The Black-Scholes option valuation model was developed for use in
estimating the fair value of traded options which have no vesting restrictions
and are fully transferable. In addition, option valuation models require the
input of highly subjective assumptions including the expected stock price
volatility. Because the Company's employee stock options have characteristics
significantly different from those of traded options, and because changes in the
subjective input assumptions can materially affect the fair value estimate, in
management's opinion, the existing models do not necessarily provide a reliable
single measure of the fair value of its employee stock options.

12. COMMITMENTS AND CONTINGENCIES

COMMITMENTS TO FUND. As of April 30, 1998, the Company had unfunded
receivables in process of approximately $1.4 million.

EMPLOYMENT AGREEMENT. The Company has entered into employment agreements
with three key executives, one of which expired on July 15, 1998, with the
remaining two expiring in July 2000. Each agreement provides for an annual
salary plus the potential to earn an annual cash bonus to be determined by the
Compensation Committee of the Board of Directors based on the financial results
for the fiscal year then ended. In the event the executive is terminated for any
reason other than death, disability, mutual agreement or conduct of a material
illegal act, he is entitled to a sum equal to the annual salary for the
remaining term of the agreement.

F-20

FIRST INVESTORS FINANCIAL SERVICES GROUP, INC., AND SUBSIDIARIES
NOTES TO CONSOLIDATED FINANCIAL STATEMENTS -- (CONTINUED)

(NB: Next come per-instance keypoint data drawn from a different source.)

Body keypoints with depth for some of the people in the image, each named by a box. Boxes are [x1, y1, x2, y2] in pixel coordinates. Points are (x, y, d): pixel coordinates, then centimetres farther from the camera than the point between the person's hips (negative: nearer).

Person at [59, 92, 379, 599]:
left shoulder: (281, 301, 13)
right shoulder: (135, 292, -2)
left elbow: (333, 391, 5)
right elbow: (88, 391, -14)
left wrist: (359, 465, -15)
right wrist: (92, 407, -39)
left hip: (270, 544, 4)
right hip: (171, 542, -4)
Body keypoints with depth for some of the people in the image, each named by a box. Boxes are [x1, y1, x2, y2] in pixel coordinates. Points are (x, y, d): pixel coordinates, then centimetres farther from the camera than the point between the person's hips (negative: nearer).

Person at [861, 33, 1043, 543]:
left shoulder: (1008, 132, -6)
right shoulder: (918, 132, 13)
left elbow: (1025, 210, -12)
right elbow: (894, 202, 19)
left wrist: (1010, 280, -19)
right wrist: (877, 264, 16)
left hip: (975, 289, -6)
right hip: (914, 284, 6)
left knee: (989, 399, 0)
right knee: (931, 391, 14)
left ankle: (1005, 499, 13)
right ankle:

LEASES. The Company is a party to a lease agreement for office space which
began on June 1, 1992, and was amended on October 29, 1993, October 26, 1994,
October 10, 1995, and March 1, 1998, to include additional office space. The
lease expires on February 28, 2003. The Company also holds equipment under
operating leases which expire in fiscal year 1998. Rent expense for office space
and other operating leases for the years ended April 30, 1996, 1997 and 1998,
was $251,881, $283,463 and $289,257, respectively. Required minimum lease
payments for the remaining term of the above leases are:

Year ending April 30-
1999.......................... $ 217,506
2000.......................... 204,063
2001.......................... 193,876
2002.......................... 178,216
2003.......................... 151,797

13. EARNINGS PER SHARE

Earnings per share amounts are based on the weighted average number of
shares of common stock and potential dilutive common shares outstanding during
the period. The weighted average number of shares used to compute basic and
diluted earnings per share for the years ended April 30, 1996, 1997 and 1998 are
as follows:

FOR THE YEAR ENDED APRIL 30,
----------------------------------------
1996 1997 1998
------------ ------------ ------------
Weighted average shares:
Weighted average shares outstanding
for basic earnings per share.... 4,756,833 5,566,669 5,566,669
Effect of dilutive stock options... -- 312 628
------------ ------------ ------------
Weighted average shares outstanding
for diluted earnings per
share........................... 4,756,833 5,566,981 5,567,297
============ ============ ============

At April 30, 1998, the Company had 137,372 employee stock options which
were not included in the computation of diluted earnings per share because to do
so would have been antidilutive for the period presented.